More than 100 sexual abuse survivors, families and child safety experts have written to the heads of technology companies to demand they make online services safe for children.
It comes ahead of the government's Online Safety Bill facing its final stages in the Houses of Parliament this week.
Debate about how to protect people online, and who is responsible for doing so, has been rife during the passage of the bill.
End-to-end encryption, which prevents messages being read by anyone excluding the sender and received on platforms like Signal and WhatsApp, has come under sizeable scrutiny.
Government and campaigners want companies to reduce the security of their encryption to check messages.
Companies like Signal and WhatsApp have said they will leave the UK if required to do so by law, as they cannot do so without infringing on user privacy and opening up peoples' messages to third parties.
This would be enforced in the UK through the regulator Ofcom.
Signatories from 24 countries, including people who work for the NSPCC and Barnardo's, have written to Mark Zuckerberg at Meta, Evan Spiegel at Snap, Meredith Whittaker at Signal and Tim Cook at Apple.
The person who spearheaded the letter is Frida. Now in her early 20s, she was just 13 when she was contacted by a man in his 30s on social media.
He abused her for five years, moving the conversation on to an encrypted messaging app and coercing her into sending hundreds of explicit images and videos over a five-year period which she described as "really long and difficult".
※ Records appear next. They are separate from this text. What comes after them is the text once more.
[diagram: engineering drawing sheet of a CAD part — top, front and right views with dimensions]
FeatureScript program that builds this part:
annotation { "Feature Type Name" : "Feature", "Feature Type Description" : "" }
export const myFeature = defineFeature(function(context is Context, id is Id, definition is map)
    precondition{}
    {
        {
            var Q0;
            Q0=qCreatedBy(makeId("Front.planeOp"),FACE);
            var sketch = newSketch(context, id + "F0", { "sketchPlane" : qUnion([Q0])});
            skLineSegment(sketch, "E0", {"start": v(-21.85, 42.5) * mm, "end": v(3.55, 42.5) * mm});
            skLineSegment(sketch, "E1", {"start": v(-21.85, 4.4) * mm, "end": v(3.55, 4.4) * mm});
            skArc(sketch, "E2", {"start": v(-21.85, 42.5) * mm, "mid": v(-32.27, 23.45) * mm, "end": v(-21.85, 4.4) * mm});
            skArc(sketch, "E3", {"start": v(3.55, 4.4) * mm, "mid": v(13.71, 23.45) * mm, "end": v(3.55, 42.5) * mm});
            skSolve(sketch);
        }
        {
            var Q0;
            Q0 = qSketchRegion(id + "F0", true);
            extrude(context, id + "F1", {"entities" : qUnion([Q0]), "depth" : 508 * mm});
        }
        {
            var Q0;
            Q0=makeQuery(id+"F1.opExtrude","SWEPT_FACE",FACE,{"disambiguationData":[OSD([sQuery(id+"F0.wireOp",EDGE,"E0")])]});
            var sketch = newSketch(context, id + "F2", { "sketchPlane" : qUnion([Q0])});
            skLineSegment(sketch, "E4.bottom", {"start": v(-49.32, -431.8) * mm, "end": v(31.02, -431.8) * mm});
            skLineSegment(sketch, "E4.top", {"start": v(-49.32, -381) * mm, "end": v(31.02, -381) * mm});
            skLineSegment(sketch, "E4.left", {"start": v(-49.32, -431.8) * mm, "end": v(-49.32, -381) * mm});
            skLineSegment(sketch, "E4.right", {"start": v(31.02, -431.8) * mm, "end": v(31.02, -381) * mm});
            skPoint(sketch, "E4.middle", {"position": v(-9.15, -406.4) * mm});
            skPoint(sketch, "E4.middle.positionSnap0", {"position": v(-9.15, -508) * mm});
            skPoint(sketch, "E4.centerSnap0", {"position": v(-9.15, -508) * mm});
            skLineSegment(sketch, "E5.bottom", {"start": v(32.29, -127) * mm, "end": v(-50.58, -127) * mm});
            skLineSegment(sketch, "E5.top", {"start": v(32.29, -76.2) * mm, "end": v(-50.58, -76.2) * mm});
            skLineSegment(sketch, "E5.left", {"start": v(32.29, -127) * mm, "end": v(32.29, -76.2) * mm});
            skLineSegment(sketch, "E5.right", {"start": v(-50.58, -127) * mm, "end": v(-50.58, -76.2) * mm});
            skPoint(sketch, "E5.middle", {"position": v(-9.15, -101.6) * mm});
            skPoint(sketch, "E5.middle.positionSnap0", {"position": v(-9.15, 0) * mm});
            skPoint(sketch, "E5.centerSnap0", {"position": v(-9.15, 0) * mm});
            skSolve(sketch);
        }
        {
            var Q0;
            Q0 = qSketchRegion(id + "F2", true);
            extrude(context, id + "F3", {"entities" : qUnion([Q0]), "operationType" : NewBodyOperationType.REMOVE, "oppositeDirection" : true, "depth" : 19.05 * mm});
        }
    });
"I wasn't feeling very happy at the time, I was feeling out of place and someone approached me who I did not know and started trying to message me on Facebook. I could tell they were an older man," she said.
"Over time he really built up a relationship with me and made me feel like it was a romantic intimate relationship."
Frida says the man then moved the conversation over to an encrypted messaging service, meaning only the pair of them could see the conversation. He convinced her to delete the messages, but she still fears he kept them.
"Essentially right now, there is someone out there who I know doesn't live too far away from me, who has a lot of explicit images of me from when I was a child in his possession and as far as I know they haven't been detected, and I know he's probably able to circulate them on platforms similar to the one that I was on," she said.
In the letter, Frida and the other survivors raise concerns about end-to-end encryption while highlighting her experiences.
"In the years since my experience of abuse took place, I have been waiting. Waiting for the moment when those who have control over digital products work with the people harmed by their products," she wrote.
"I implore you to work with those affected adversely by the decisions you make, and to champion the rights and safety of the users who you have failed to champion now and in the past.
"For myself and millions of other young people at risk of sexual violence online, the right to express ourselves online does not come with the right to be safe."
Rich Collard, associate head of child safety online policy at the NSPCC, sees the fact Ofcom will be introduced as a regulator to oversee online safety as a positive, but he does believe the debate around encryption is one the government will need to monitor closely.
He told Sky News: "There is a trend to move towards encryption, and this is a trend designed to ultimately give us a slight marginal advantage to gain more in privacy.
"When a company cannot see anything illegal that is happening on that platform, what that means is abusers look to move children from public areas of the internet to private places. So, it's really important Ofcom the regulator will have the powers to tackle this."
Will Cathcart, the head of WhatsApp, said earlier this year: "Our users all around the world want security - 98% of our users are outside the UK, they do not want us to lower the security of the product."
He added: "When a liberal democracy says, 'Is it okay to scan everyone's private communication for illegal content?', that emboldens countries around the world that have very different definitions of illegal content to propose the same thing."
The government insisted last week that it had not watered down the legislation, following claims it would not force Ofcom to enforce powers on messaging services until it was "technologically feasible".
Ian Russell, whose daughter Molly took her own life after viewing suicide content online, has called for Ofcom to be "bold and act fast" once the Online Safety Bill becomes law.
"It's not perfect but it's an important step, and it's a step that has been needed for years to counter this new technology, to counter these changes that are happening so fast that society doesn't quite know what to do with," he told the BBC.